The study has the limitation that the number of mucoid samples is very low. However, we highlight the strength that we have also analyzed viscoelastic properties in a dynamic way, helping us to understand how it could change at different shear stress values. We found that the viscoelastic behaviour did not change throughout the experiment, fortifying the results of our study. On the other hand, the association between SCC and viscoelastic properties was independently of other clinical outcomes such as chronic therapy, microbiological analysis, severity of the disease or lung function. Our results showed a difference regarding quality of life where the purulent group had worse scores in comparison with the other two groups. This finding could be related to symptom's burden, hypothesizing that this group could have more difficulties in airway clearance and therefore directly affecting health related quality of life.16 Finally, sputum colour was also associated with bronchiectasis severity according FACED score, where severe patients had higher number of mucopurulent and purulent ones.

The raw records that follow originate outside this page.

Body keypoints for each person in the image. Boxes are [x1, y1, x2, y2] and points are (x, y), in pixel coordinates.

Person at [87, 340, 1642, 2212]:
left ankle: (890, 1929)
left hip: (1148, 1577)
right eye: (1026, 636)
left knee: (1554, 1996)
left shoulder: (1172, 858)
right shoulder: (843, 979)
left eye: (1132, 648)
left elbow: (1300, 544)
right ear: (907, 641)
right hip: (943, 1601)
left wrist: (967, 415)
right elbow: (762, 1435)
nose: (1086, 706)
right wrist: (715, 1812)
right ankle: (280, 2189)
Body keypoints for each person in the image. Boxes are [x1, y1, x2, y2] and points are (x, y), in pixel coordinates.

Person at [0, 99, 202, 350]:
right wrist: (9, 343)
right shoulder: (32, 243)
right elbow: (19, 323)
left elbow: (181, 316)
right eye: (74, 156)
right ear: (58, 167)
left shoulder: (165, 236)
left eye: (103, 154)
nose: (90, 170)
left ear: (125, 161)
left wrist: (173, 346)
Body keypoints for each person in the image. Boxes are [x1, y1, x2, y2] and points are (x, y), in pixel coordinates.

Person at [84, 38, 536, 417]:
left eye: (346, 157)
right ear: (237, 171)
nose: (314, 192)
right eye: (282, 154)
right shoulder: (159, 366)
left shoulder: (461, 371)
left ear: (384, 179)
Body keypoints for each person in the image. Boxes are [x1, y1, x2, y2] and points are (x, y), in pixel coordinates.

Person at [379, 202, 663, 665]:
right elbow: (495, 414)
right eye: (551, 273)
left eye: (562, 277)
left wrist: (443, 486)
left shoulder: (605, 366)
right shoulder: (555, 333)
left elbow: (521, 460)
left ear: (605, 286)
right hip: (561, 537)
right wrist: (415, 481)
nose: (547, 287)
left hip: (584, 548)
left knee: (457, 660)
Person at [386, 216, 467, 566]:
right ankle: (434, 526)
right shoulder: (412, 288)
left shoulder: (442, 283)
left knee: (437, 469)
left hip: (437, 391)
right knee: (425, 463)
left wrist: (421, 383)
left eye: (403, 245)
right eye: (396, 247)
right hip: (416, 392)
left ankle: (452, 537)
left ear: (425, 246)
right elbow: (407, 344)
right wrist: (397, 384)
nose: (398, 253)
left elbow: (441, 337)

In conclusion, bronchiectasis samples classified as purulent showed increased viscoelastic values compared to mucoid and mucopurulent ones, thus impairing mucociliary clearance. These results were maintained independently of time, applied effort, bronchiectasis severity, microbiological isolation as well as the baseline treatment.


Instituto de Salud Carlos III (FIS PI1800145). ISCIII-FEDER, ICREA Academia, SEPAR grants 208 and 628. The funding sources were not involved in study design, collection, analysis, and interpretation of data, in the writing of the report and in the decision to submit the article for publication.

Conflict of interests

The authors state that they have no conflict of interests.